## WHAT THE EXERCISE ASKS
Where does the string "Hochrhein" appear in the material? Copy each line that holds it.

## INFORMATION SUPPLIED
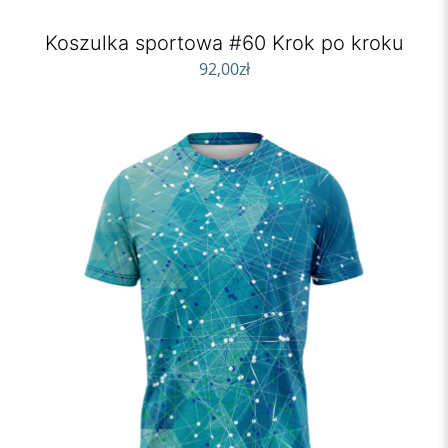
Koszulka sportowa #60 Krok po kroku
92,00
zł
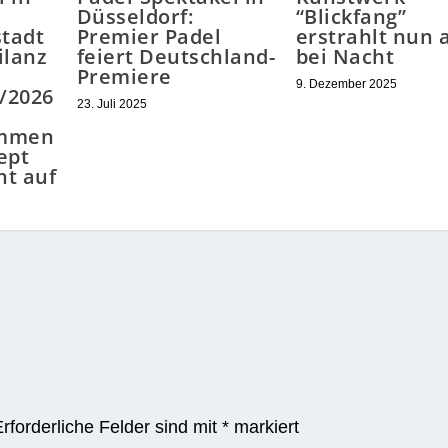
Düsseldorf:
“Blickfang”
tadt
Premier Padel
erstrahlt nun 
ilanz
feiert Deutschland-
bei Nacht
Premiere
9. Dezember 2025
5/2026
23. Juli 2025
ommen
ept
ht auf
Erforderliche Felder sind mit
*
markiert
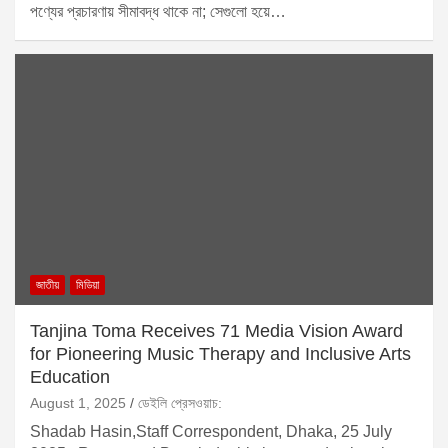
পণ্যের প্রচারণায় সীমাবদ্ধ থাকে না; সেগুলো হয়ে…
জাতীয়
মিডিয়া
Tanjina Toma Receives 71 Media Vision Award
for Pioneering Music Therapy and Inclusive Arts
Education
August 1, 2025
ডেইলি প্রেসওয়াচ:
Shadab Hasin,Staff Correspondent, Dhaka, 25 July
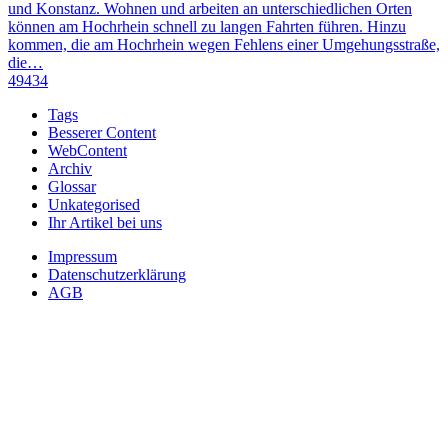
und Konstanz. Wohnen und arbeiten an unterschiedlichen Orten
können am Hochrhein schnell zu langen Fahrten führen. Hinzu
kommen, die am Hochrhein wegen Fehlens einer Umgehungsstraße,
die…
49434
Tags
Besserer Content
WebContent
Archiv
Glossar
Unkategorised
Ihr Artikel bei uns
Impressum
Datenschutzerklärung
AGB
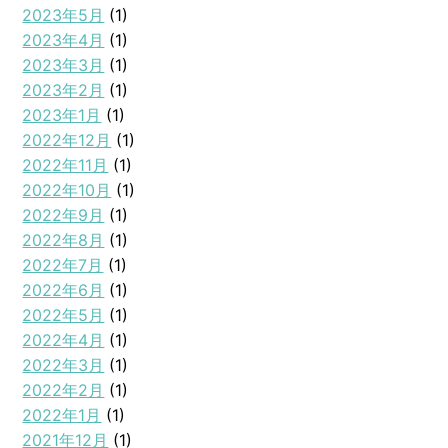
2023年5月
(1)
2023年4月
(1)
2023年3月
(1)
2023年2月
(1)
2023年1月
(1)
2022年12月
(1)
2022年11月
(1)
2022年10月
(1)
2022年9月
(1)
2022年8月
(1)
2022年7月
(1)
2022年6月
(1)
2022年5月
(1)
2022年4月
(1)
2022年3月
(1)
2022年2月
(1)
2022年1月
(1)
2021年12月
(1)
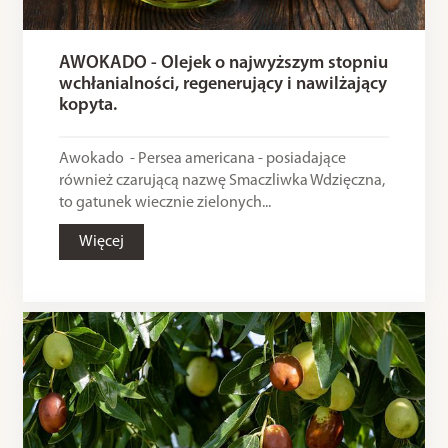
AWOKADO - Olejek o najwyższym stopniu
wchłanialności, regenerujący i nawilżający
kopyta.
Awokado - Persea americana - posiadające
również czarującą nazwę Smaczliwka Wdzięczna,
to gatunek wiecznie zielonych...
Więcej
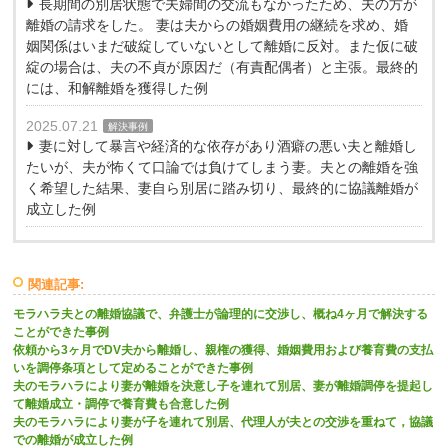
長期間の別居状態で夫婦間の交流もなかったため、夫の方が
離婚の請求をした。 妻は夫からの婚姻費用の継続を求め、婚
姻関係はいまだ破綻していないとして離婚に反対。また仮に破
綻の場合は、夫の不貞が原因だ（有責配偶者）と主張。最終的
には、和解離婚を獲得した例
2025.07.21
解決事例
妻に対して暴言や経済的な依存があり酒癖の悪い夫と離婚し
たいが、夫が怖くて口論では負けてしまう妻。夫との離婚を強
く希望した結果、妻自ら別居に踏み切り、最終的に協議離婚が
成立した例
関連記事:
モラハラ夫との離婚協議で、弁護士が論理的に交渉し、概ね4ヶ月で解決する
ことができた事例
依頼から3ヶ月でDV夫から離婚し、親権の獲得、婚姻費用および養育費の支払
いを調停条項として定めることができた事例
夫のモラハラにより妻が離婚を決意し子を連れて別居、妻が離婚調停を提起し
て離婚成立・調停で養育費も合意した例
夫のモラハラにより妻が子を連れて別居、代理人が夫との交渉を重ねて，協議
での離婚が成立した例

## WRITTEN SOLUTION
können am Hochrhein schnell zu langen Fahrten führen. Hinzu
kommen, die am Hochrhein wegen Fehlens einer Umgehungsstraße,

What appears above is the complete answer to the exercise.